According to The Associated Press, the government of Puerto Rico announced on Thursday that it intends to reopen businesses and public areas such as beaches, restaurants, hair salons, churches, and shopping areas beginning on May 26.

Movie theaters and gyms will still remain closed after next week, and malls are scheduled to reopen on June 8. Restaurants and retail outlets will only be allowed to operate at limited capacity, The AP reported. Social distancing guidelines will still apply to both locals and tourists.

Despite the openings, the country's 7 p.m. to 5 a.m. curfew will remain in effect until June 15.
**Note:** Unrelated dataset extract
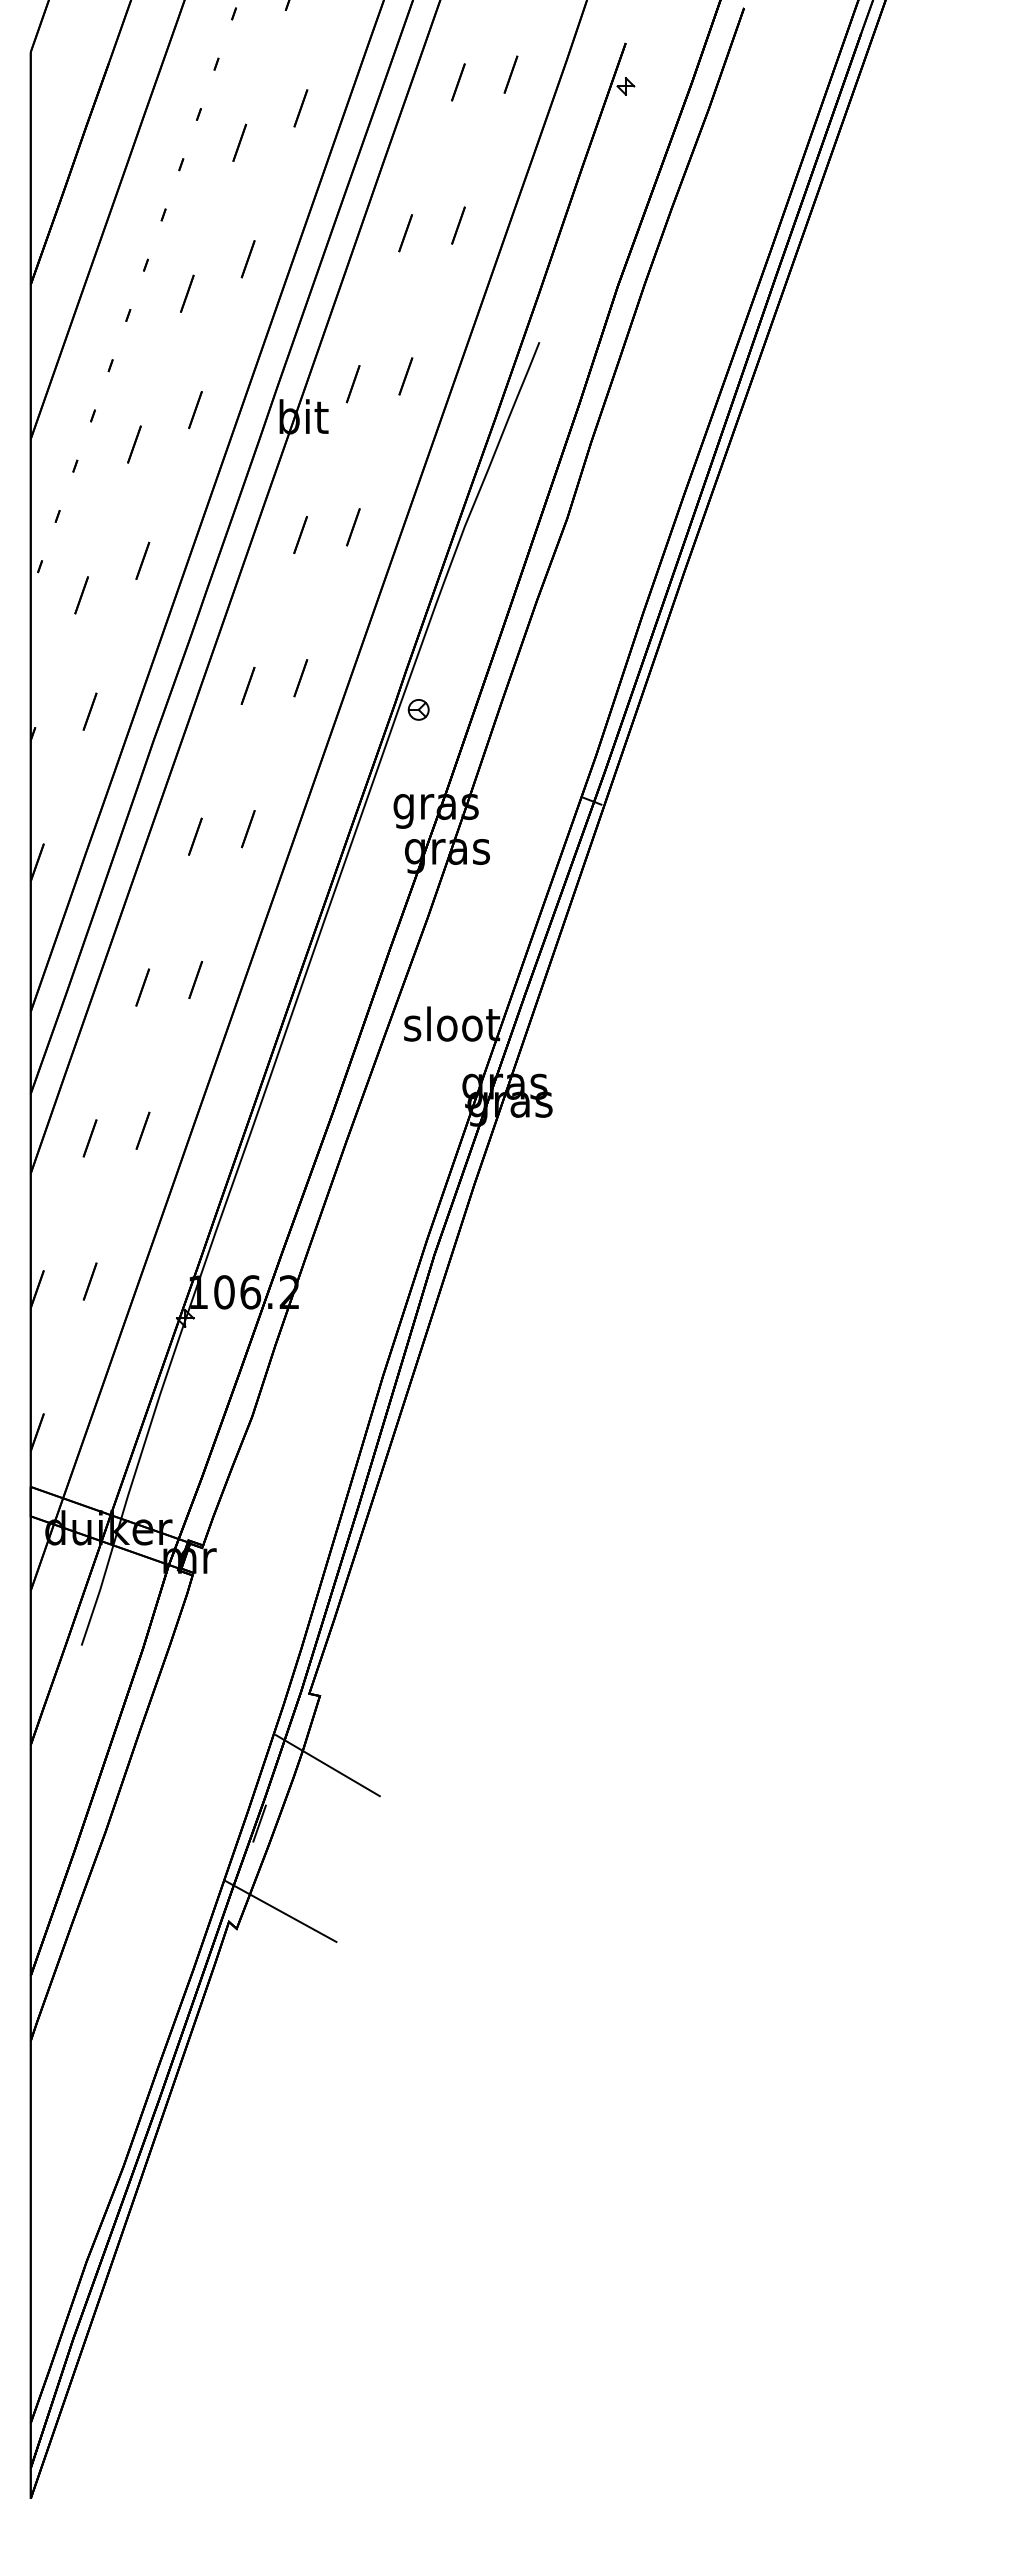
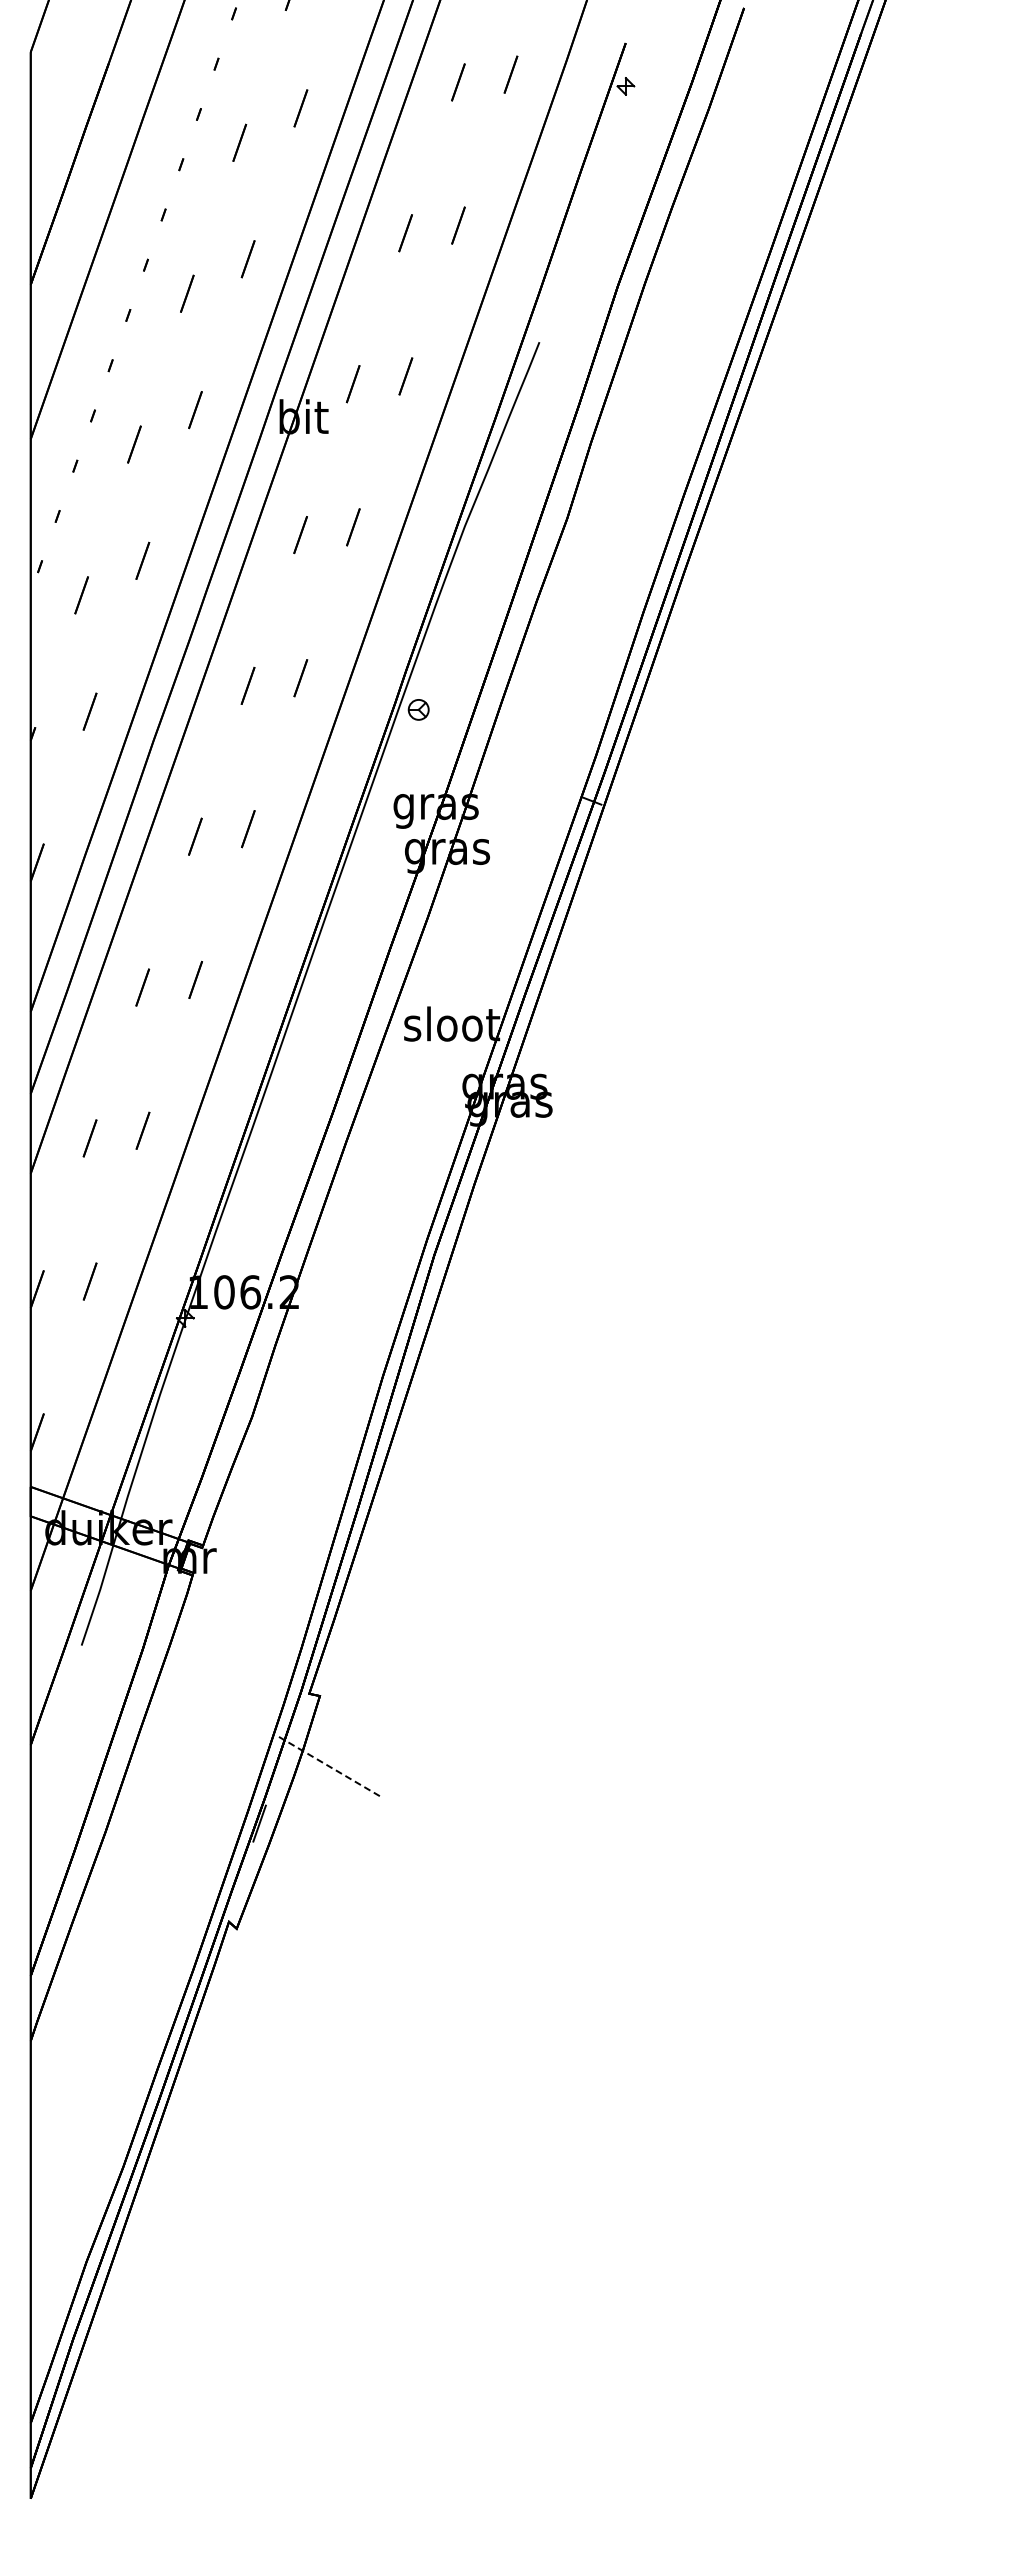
line at (327, 1765): solid -> dashed
line at (280, 1910): present -> none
Visitors will be required to quarantine for 14 days upon arrival, regardless of symptoms, as well as undergo screenings and temperature checks, according to Puerto Rico's tourism site.

Even though Puerto Rico’s Governor Wanda Vázquez announced on Thursday that the island has “flattened the curve,” health experts have voiced their concern that Puerto Rico has not met the proper benchmarks to indicate that the virus was under control, the AP reported. The island has reported about 2,900 cases and 126 deaths, according to Johns Hopkins' data.

However, the reopening, as limited as it may be, could help aid Puerto Ricans. Economist José Caraballo told the AP that the island has lost somewhere between $6 billion to $12 billion and unemployment has spiked to 40 percent.

Amid the pandemic, people have been encouraged to practice social distancing and all large gatherings were suspended until the end of May. This meant that all public gathering places, including “theaters, malls, casinos, bars, gyms, attractions such as tours, national parks, and public beaches,” were closed, according to Discover Puerto Rico. Special hours were also put in place for essential businesses like grocery stores and pharmacies.